(What to do): Would you please restate the data exactly as it stands, apart from the pictures?
Segment Open
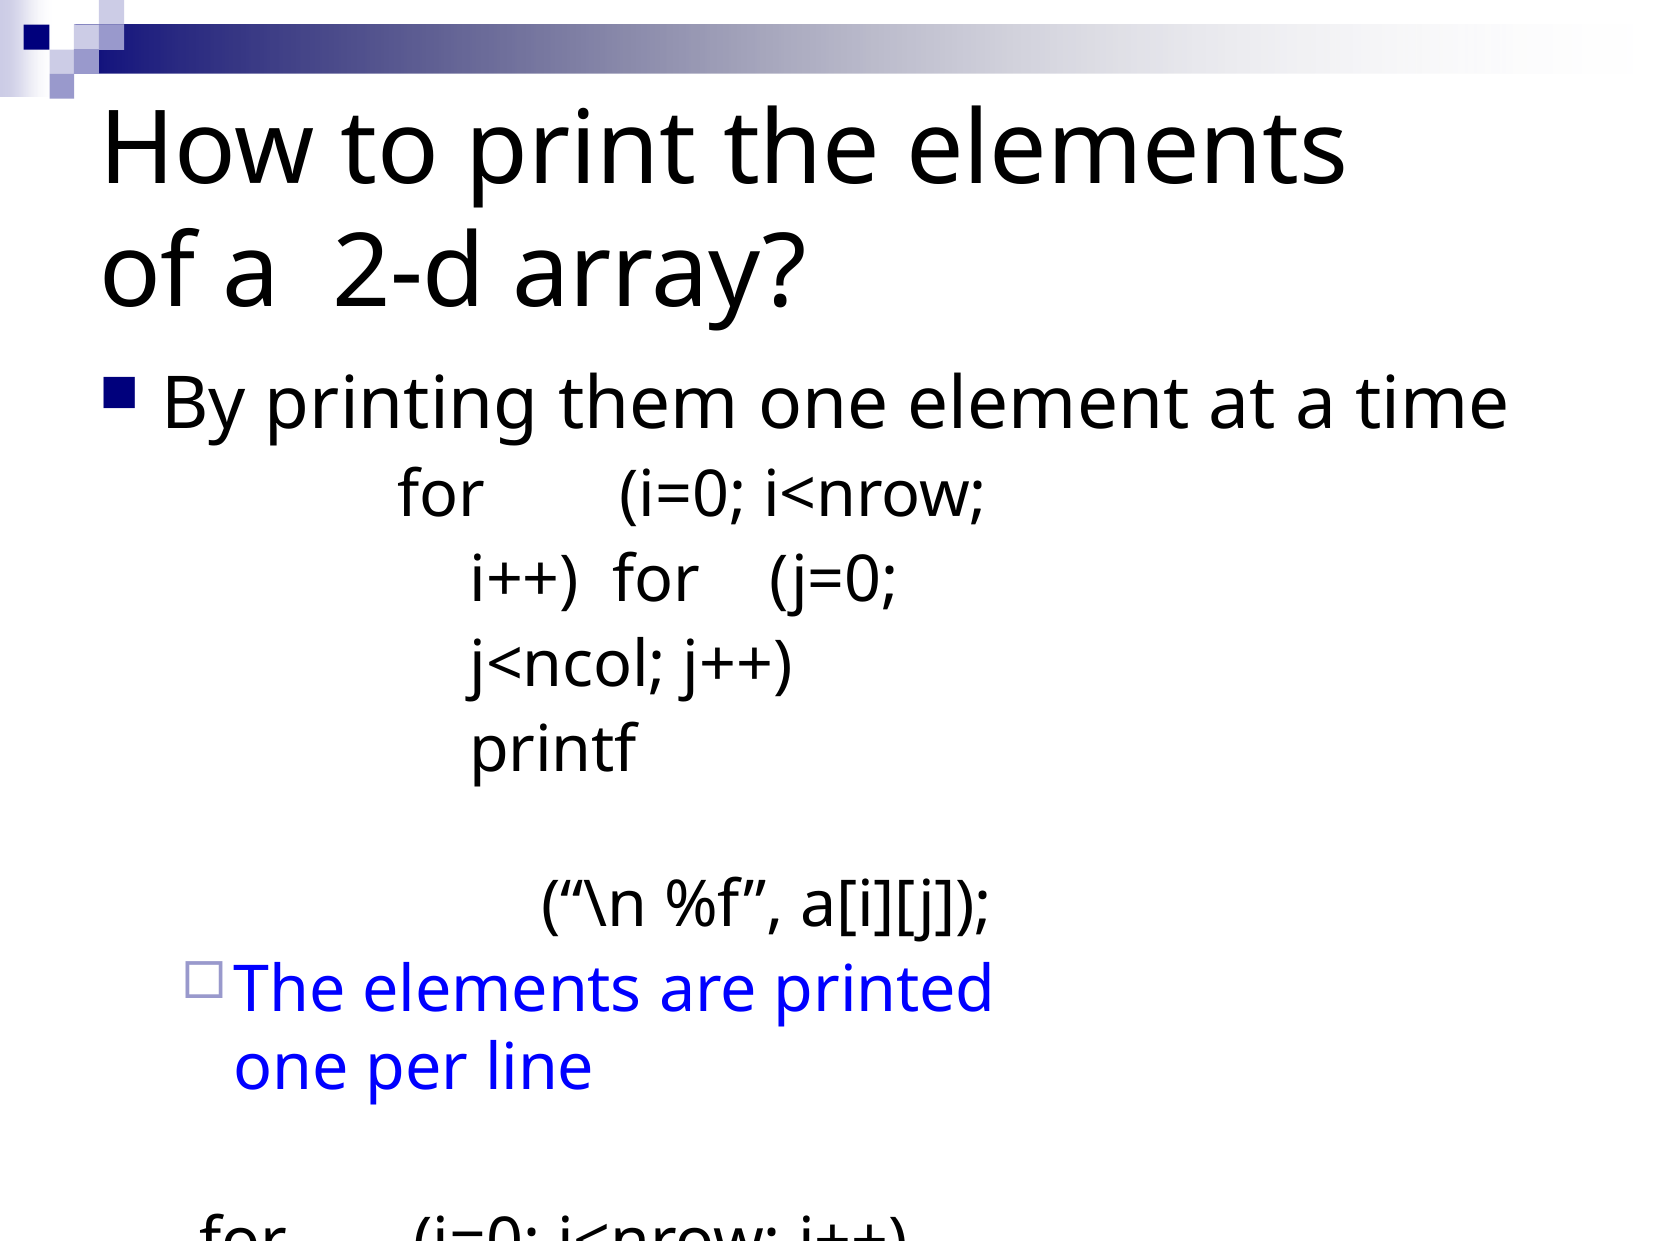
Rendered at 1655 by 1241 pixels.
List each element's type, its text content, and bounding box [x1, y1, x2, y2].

text_box By printing them one element at a time for (i=0; i<nrow; i++) for (j=0; j<ncol; j++) printf (“\n %f”, a[i][j]); The elements are printed one per line for (i=0; i<nrow; i++) for (j=0; j<ncol; j++) printf (“%f”, a[i][j]); The elements are all printed on the same line50 [97, 344, 1557, 1241]
picture [99, 24, 1654, 74]
title How to print the elements of a 2-d array? [97, 79, 1458, 327]
picture [0, 0, 52, 97]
Segment Closed
(Exercise solution):
Rendered at 1655 by 1241 pixels.
List each element's type, its text content, and bounding box [x1, y1, x2, y2].

text_box By printing them one element at a time for (i=0; i<nrow; i++) for (j=0; j<ncol; j++) printf (“\n %f”, a[i][j]); The elements are printed one per line for (i=0; i<nrow; i++) for (j=0; j<ncol; j++) printf (“%f”, a[i][j]); The elements are all printed on the same line50 [97, 344, 1557, 1241]
picture [99, 24, 1654, 74]
title How to print the elements of a 2-d array? [97, 79, 1458, 327]
picture [0, 0, 52, 97]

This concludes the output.